=== What needs to be done ===
Give the listing below again in full, exactly as written.

=== Material provided ===
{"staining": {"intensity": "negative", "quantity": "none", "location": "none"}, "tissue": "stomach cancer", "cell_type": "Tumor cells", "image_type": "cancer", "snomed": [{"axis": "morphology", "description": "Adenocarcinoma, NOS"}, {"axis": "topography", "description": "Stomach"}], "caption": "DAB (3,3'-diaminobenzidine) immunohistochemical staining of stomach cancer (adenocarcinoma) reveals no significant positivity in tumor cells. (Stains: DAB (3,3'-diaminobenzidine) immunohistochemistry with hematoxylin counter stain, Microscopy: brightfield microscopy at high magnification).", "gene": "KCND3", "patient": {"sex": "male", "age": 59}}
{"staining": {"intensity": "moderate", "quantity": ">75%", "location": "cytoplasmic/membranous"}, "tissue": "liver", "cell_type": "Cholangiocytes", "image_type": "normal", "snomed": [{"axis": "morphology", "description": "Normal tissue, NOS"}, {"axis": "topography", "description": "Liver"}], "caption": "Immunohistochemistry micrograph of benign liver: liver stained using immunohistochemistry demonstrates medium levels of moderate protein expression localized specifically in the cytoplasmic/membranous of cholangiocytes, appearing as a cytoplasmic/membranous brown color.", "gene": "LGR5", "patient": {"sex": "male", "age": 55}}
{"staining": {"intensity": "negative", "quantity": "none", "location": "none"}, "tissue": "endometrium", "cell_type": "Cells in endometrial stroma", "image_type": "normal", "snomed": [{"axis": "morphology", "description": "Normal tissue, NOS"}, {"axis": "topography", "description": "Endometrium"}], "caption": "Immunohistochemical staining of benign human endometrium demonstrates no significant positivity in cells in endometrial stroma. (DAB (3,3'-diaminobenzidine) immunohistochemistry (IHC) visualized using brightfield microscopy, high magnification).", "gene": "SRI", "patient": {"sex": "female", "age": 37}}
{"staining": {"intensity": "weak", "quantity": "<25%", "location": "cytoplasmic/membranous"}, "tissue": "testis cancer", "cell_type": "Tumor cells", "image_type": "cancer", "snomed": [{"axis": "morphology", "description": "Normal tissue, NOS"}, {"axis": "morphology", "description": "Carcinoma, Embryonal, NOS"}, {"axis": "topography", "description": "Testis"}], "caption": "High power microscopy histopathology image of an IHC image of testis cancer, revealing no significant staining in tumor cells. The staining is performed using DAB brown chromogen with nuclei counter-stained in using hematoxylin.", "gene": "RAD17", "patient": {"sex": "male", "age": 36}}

=== Answer to the exercise ===
{"staining": {"intensity": "negative", "quantity": "none", "location": "none"}, "tissue": "stomach cancer", "cell_type": "Tumor cells", "image_type": "cancer", "snomed": [{"axis": "morphology", "description": "Adenocarcinoma, NOS"}, {"axis": "topography", "description": "Stomach"}], "caption": "DAB (3,3'-diaminobenzidine) immunohistochemical staining of stomach cancer (adenocarcinoma) reveals no significant positivity in tumor cells. (Stains: DAB (3,3'-diaminobenzidine) immunohistochemistry with hematoxylin counter stain, Microscopy: brightfield microscopy at high magnification).", "gene": "KCND3", "patient": {"sex": "male", "age": 59}}
{"staining": {"intensity": "moderate", "quantity": ">75%", "location": "cytoplasmic/membranous"}, "tissue": "liver", "cell_type": "Cholangiocytes", "image_type": "normal", "snomed": [{"axis": "morphology", "description": "Normal tissue, NOS"}, {"axis": "topography", "description": "Liver"}], "caption": "Immunohistochemistry micrograph of benign liver: liver stained using immunohistochemistry demonstrates medium levels of moderate protein expression localized specifically in the cytoplasmic/membranous of cholangiocytes, appearing as a cytoplasmic/membranous brown color.", "gene": "LGR5", "patient": {"sex": "male", "age": 55}}
{"staining": {"intensity": "negative", "quantity": "none", "location": "none"}, "tissue": "endometrium", "cell_type": "Cells in endometrial stroma", "image_type": "normal", "snomed": [{"axis": "morphology", "description": "Normal tissue, NOS"}, {"axis": "topography", "description": "Endometrium"}], "caption": "Immunohistochemical staining of benign human endometrium demonstrates no significant positivity in cells in endometrial stroma. (DAB (3,3'-diaminobenzidine) immunohistochemistry (IHC) visualized using brightfield microscopy, high magnification).", "gene": "SRI", "patient": {"sex": "female", "age": 37}}
{"staining": {"intensity": "weak", "quantity": "<25%", "location": "cytoplasmic/membranous"}, "tissue": "testis cancer", "cell_type": "Tumor cells", "image_type": "cancer", "snomed": [{"axis": "morphology", "description": "Normal tissue, NOS"}, {"axis": "morphology", "description": "Carcinoma, Embryonal, NOS"}, {"axis": "topography", "description": "Testis"}], "caption": "High power microscopy histopathology image of an IHC image of testis cancer, revealing no significant staining in tumor cells. The staining is performed using DAB brown chromogen with nuclei counter-stained in using hematoxylin.", "gene": "RAD17", "patient": {"sex": "male", "age": 36}}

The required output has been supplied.